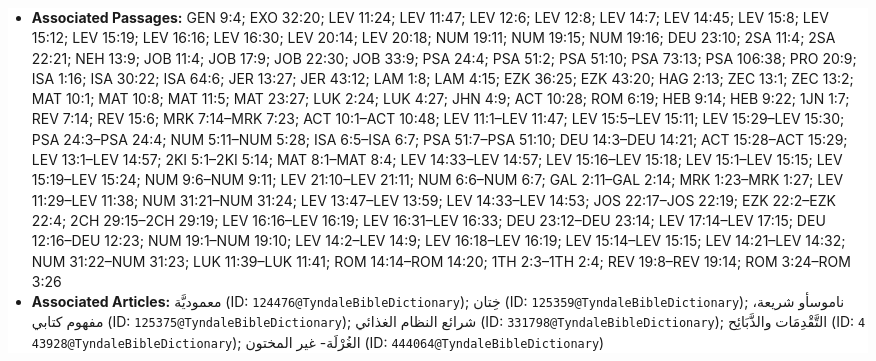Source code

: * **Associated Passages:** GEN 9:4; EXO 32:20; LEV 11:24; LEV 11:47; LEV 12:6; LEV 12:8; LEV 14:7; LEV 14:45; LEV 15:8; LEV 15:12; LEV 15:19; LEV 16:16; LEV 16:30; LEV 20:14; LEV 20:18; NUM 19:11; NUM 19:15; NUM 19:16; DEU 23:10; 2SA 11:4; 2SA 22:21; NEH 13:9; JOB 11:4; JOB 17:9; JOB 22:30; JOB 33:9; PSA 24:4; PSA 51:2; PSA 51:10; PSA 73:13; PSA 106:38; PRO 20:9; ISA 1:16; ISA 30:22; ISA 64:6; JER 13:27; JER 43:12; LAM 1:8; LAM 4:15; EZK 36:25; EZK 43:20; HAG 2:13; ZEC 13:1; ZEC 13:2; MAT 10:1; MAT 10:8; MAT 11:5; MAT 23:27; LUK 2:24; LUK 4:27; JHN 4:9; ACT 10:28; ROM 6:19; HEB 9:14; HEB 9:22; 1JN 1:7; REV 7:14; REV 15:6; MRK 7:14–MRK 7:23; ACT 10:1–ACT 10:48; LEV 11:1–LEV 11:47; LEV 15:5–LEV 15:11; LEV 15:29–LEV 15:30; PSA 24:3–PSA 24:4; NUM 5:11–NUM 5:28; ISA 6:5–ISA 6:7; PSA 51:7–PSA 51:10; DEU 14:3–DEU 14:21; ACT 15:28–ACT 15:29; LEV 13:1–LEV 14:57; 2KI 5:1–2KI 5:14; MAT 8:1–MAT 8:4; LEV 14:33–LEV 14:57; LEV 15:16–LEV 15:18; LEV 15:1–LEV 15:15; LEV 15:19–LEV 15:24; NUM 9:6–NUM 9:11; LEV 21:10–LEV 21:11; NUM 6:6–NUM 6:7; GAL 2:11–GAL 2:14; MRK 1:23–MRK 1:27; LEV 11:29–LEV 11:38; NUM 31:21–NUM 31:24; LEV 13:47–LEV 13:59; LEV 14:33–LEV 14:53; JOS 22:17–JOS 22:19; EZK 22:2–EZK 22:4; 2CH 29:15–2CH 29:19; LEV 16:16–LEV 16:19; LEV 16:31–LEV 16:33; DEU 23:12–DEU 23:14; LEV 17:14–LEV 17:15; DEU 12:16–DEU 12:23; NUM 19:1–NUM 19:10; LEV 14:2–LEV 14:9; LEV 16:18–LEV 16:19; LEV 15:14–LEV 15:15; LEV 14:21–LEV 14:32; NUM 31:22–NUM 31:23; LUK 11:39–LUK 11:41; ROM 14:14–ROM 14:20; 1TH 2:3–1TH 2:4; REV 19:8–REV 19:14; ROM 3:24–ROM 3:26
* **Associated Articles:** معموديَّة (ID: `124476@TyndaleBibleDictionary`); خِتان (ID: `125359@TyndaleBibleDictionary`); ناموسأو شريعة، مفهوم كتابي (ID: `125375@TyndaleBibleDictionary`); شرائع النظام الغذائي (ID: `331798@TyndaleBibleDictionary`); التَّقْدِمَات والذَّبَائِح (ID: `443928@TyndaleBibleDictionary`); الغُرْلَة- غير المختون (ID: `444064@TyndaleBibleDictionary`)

○ ○ ○ ○ ○

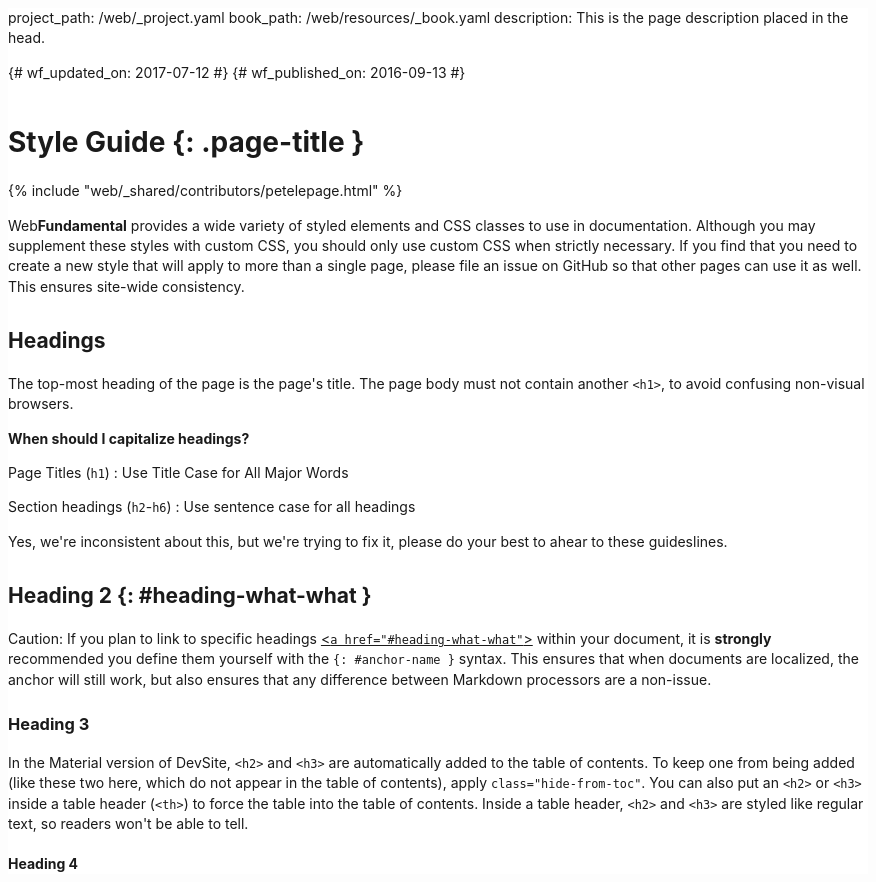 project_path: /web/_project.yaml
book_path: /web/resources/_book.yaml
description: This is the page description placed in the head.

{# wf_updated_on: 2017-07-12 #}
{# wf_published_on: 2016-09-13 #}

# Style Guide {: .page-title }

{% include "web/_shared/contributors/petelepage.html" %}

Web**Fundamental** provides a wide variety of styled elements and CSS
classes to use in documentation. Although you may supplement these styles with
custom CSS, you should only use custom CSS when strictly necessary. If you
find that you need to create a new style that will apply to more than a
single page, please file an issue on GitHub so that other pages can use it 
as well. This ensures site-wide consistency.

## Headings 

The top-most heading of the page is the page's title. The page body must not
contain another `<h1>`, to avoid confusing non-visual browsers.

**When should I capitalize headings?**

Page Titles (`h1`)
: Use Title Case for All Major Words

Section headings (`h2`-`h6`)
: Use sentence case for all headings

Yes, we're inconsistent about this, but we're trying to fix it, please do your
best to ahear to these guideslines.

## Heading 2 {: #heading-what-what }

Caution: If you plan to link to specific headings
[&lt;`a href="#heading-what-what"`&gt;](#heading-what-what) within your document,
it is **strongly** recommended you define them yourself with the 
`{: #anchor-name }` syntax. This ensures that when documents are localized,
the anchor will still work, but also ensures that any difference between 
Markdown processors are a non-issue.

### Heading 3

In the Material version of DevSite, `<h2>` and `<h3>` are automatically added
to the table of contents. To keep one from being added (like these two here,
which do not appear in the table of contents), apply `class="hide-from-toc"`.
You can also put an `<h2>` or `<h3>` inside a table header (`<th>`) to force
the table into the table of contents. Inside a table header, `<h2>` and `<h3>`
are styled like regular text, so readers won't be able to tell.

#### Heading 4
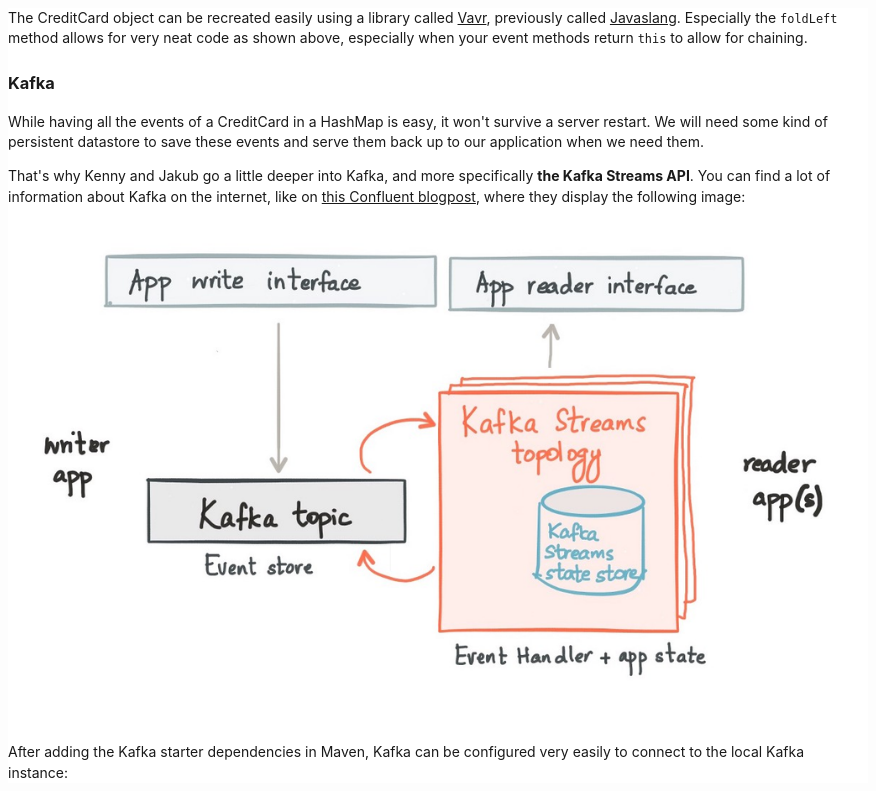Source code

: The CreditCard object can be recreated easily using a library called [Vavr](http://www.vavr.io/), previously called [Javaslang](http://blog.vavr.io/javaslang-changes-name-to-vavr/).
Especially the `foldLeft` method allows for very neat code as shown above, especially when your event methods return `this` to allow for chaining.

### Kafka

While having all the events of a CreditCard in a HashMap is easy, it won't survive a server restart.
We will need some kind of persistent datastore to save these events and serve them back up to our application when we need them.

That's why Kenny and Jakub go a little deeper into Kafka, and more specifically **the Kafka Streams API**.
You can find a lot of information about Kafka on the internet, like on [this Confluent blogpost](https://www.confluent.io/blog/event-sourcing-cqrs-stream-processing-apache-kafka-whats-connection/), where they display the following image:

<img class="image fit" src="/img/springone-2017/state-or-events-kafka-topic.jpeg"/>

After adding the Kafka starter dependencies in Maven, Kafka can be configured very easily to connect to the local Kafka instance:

○ ○ ○ ○ ○

REQUIRED WORK
Put the lines of the entries into a JSON list of strings, one string per line with blank lines left out, beginning at the line that contains "## Headings" and stopping after the line that contains "for all headings".

SOLVED EXERCISE
[
  "## Headings ",
  "The top-most heading of the page is the page's title. The page body must not",
  "contain another `<h1>`, to avoid confusing non-visual browsers.",
  "**When should I capitalize headings?**",
  "Page Titles (`h1`)",
  ": Use Title Case for All Major Words",
  "Section headings (`h2`-`h6`)",
  ": Use sentence case for all headings"
]